マヤの伝説では「人間はトウモロコシから生まれた」

人類の文明には、それを支えた作物がある。黄河文明にはダイズがあり、インダス文明や長江文明にはイネがある。そして、地中海沿岸のメソポタミア文明、エジプト文明にはムギ類があり、南米のインカ文明にはジャガイモがある。

文明があったから作物が発達したのか、優れた作物が文明の発達を支えたのかはわからないが、いずれにしても、世界の文明の起源は、作物の存在と深く関係しているのである。

トウモロコシの起源地とされる中米に存在したのが、アステカ文明やマヤ文明である。

アステカ文明やマヤ文明では、トウモロコシは重要な作物であったとされている。

マヤの伝説では、人間はトウモロコシから作られたとされている。

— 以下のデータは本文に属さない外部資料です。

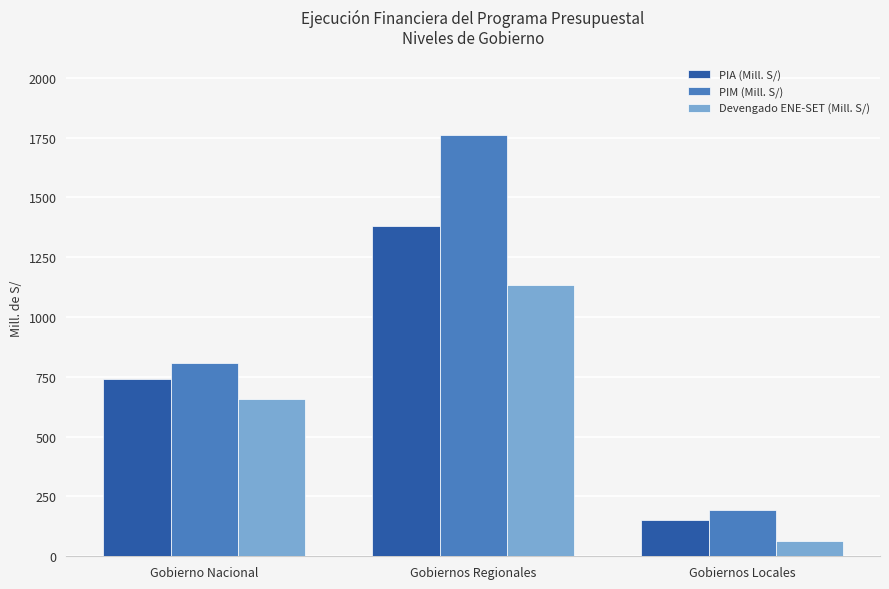

What position from the right is Gobierno Nacional?

3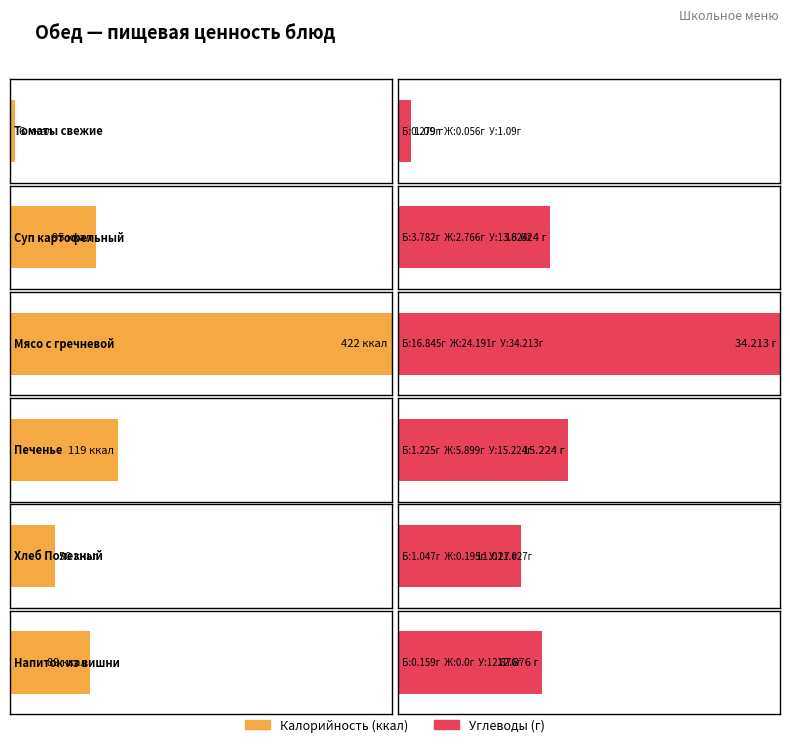

The Калорийность series shows 89.0 at Напиток из вишни. True or false?

True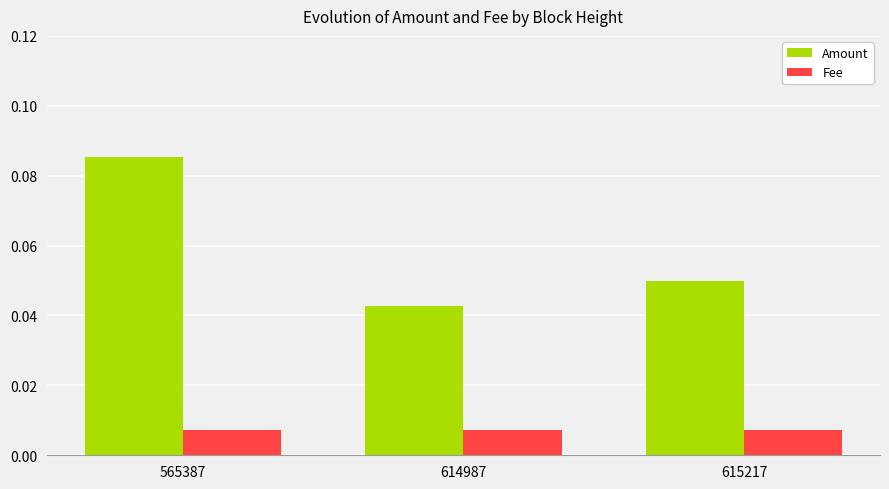

List the series in order of their peak value, lowest first.

Fee, Amount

人間がトウモロコシを創り出したのではなく、人間の方が後なのだ。

伝説では、神々がトウモロコシを練って、人間を創造したと言われている。日本ではあまり見られないが、トウモロコシには黄色や白だけでなく、紫色や黒色、橙色などさまざまな色がある。そのため、トウモロコシから作られた人間もさまざまな肌の色を持っているのだという。

グローバル化した現代であれば、世界には白人や黒人、黄色人種など、肌の色の違う人々がいることを知っている。

しかし、肌の白いスペイン人が中南米にやってきたのは、コロンブスがアメリカ大陸を発見した15世紀以降のことである。そして、アフリカから黒人たちがアメリカ大陸へ連れてこられたのは17世紀以降のことである。マヤの人々はどうして世界中にさまざまな肌の色の人間がいることを知っていたのだろうか。本当に不思議である。

あの織田信長も愛した

アメリカ大陸の先住民の食糧として広く栽培されていたトウモロコシは、コロンブスの最初の航海によってヨーロッパに持ち込まれたとされている。しかし、ヨーロッパに紹介された後も、トウモロコシがヨーロッパの人々に受け入れられることはなかった。

ムギ類を見慣れたヨーロッパの人々にとって、トウモロコシは奇妙な植物であった。神が世界を創造したと信じるヨーロッパの人々にとって、自然の摂理に反するものは信じがたい。そのため、トウモロコシは珍しい植物として観賞用に栽培されるだけで、食糧となることはなかったのである。

一方、トウモロコシはアフリカ、中近東、アジアの諸国へと広まっていった。日本にはポルトガル船によって1579年に伝えられたとされている。コロンブスがアメリカ大陸を発見したのが1492年であるから、それから100年も経たないうちに、極東の島国にトウモロコシが伝えられたことになる。

日本にもイネがあったから、トウモロコシの栽培は大々的には行われなかったが、水田を拓くことができない山間地では、トウモロコシは食糧として広まっていった。現在でも、山間地では、もちもちした食感のトウモロコシを栽培していることがある。これが、戦国時代に日本に伝えられたトウモロコシの系統である。

派手好きで、新し物好きであった織田信長はトウモロコシの花を愛したという。